(Saved entries)
□ □ □ □
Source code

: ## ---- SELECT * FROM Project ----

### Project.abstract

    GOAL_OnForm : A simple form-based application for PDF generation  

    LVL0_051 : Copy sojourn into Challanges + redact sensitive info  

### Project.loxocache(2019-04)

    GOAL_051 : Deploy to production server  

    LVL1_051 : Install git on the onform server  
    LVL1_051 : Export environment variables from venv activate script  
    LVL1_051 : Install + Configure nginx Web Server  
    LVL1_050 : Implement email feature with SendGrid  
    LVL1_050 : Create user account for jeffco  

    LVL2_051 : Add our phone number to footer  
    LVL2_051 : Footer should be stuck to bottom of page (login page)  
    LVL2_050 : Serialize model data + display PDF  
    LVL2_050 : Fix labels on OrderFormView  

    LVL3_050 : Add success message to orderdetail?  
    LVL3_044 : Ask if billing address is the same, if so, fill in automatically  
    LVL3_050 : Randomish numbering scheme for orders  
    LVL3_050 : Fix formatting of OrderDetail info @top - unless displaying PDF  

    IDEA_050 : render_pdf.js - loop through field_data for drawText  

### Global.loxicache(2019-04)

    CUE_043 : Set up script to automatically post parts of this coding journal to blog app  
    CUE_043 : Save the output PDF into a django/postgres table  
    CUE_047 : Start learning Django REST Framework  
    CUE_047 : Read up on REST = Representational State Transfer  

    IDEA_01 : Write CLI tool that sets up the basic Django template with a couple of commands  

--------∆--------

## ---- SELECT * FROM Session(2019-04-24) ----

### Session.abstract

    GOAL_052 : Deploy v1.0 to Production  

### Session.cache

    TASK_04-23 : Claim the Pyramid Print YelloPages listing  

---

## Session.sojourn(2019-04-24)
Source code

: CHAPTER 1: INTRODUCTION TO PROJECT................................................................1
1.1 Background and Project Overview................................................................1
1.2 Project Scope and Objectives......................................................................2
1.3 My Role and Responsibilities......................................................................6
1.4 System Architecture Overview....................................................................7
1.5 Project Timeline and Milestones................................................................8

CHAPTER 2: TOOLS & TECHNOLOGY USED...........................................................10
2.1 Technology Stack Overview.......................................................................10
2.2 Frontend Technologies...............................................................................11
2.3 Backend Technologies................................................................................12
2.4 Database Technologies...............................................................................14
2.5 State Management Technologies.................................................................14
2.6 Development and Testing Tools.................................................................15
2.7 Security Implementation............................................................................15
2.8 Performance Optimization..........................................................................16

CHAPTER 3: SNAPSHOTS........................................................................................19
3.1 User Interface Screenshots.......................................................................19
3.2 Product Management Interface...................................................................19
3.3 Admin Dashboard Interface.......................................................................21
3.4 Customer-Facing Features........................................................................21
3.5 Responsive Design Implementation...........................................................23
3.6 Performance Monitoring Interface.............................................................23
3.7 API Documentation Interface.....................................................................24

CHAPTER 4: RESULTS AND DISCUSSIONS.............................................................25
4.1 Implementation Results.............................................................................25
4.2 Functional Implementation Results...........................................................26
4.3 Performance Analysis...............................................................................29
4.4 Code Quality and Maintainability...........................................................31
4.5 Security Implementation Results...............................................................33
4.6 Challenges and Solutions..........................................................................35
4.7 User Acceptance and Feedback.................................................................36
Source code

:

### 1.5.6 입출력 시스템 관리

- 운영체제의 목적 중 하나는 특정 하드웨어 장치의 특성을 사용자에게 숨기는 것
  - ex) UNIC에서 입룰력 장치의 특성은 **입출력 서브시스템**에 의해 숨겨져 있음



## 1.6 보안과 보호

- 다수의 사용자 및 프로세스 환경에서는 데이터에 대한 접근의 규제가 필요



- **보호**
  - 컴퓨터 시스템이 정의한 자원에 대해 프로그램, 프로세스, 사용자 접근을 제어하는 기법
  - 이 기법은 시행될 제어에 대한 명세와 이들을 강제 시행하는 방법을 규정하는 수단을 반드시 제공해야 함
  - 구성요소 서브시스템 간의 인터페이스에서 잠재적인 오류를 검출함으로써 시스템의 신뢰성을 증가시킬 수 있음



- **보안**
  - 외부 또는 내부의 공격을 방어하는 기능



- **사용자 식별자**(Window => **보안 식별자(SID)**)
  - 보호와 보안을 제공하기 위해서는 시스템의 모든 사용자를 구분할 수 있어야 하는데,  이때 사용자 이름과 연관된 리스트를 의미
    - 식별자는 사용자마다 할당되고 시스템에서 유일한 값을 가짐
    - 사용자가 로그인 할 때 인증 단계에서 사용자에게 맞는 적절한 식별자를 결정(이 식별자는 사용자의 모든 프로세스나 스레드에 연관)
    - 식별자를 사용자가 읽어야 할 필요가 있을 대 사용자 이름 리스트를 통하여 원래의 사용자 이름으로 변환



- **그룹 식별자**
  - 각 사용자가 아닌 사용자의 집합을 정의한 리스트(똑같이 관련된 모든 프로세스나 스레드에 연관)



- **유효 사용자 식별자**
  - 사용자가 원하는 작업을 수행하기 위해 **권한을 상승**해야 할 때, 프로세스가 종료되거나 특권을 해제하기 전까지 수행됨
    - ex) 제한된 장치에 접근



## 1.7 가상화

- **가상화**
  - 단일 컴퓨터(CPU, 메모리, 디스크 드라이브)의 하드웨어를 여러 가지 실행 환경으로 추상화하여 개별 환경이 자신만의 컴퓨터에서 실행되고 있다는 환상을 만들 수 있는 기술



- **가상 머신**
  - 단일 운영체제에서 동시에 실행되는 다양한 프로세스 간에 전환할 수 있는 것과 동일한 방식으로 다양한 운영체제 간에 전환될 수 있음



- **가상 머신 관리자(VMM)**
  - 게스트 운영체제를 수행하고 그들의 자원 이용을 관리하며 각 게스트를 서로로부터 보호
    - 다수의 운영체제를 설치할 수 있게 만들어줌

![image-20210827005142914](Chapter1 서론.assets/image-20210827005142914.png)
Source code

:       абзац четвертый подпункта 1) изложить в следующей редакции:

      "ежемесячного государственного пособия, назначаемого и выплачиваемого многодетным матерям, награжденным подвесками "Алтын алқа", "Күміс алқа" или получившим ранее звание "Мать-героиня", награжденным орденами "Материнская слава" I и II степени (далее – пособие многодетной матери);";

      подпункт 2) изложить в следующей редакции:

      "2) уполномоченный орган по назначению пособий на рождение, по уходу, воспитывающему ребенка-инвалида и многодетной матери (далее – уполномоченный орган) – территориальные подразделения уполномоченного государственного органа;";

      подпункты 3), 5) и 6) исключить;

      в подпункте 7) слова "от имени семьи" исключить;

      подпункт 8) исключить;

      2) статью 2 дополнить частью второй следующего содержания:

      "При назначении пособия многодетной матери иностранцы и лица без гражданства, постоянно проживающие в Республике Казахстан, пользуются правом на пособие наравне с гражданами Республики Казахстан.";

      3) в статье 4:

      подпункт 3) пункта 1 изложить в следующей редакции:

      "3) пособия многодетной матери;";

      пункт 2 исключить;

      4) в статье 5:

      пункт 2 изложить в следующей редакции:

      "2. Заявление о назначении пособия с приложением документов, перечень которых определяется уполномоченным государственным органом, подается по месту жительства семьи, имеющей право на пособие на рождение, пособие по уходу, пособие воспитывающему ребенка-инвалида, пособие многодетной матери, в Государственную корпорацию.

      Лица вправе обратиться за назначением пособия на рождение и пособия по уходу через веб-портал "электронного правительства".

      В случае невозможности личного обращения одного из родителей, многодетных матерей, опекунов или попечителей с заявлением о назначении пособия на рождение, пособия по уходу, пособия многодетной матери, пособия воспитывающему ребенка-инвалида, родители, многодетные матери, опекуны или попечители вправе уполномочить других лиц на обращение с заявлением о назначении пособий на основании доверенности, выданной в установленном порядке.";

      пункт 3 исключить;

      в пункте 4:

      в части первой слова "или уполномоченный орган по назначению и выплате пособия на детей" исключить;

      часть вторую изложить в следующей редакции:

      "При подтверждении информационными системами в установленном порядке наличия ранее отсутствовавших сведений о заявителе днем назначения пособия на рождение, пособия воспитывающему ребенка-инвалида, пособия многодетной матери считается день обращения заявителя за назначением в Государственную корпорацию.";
□ □ □ □
> [To-do item]: Reproduce the data from the line with "- **유효 사용자 식별자**" to the line with "четвертый подпункта 1)" and give nothing else, swapping every "운영체제" for "OS" while leaving everything else unchanged.

> [Exercise output]:
- **유효 사용자 식별자**
  - 사용자가 원하는 작업을 수행하기 위해 **권한을 상승**해야 할 때, 프로세스가 종료되거나 특권을 해제하기 전까지 수행됨
    - ex) 제한된 장치에 접근



## 1.7 가상화

- **가상화**
  - 단일 컴퓨터(CPU, 메모리, 디스크 드라이브)의 하드웨어를 여러 가지 실행 환경으로 추상화하여 개별 환경이 자신만의 컴퓨터에서 실행되고 있다는 환상을 만들 수 있는 기술



- **가상 머신**
  - 단일 OS에서 동시에 실행되는 다양한 프로세스 간에 전환할 수 있는 것과 동일한 방식으로 다양한 OS 간에 전환될 수 있음



- **가상 머신 관리자(VMM)**
  - 게스트 OS를 수행하고 그들의 자원 이용을 관리하며 각 게스트를 서로로부터 보호
    - 다수의 OS를 설치할 수 있게 만들어줌

![image-20210827005142914](Chapter1 서론.assets/image-20210827005142914.png)
Source code

:       абзац четвертый подпункта 1) изложить в следующей редакции:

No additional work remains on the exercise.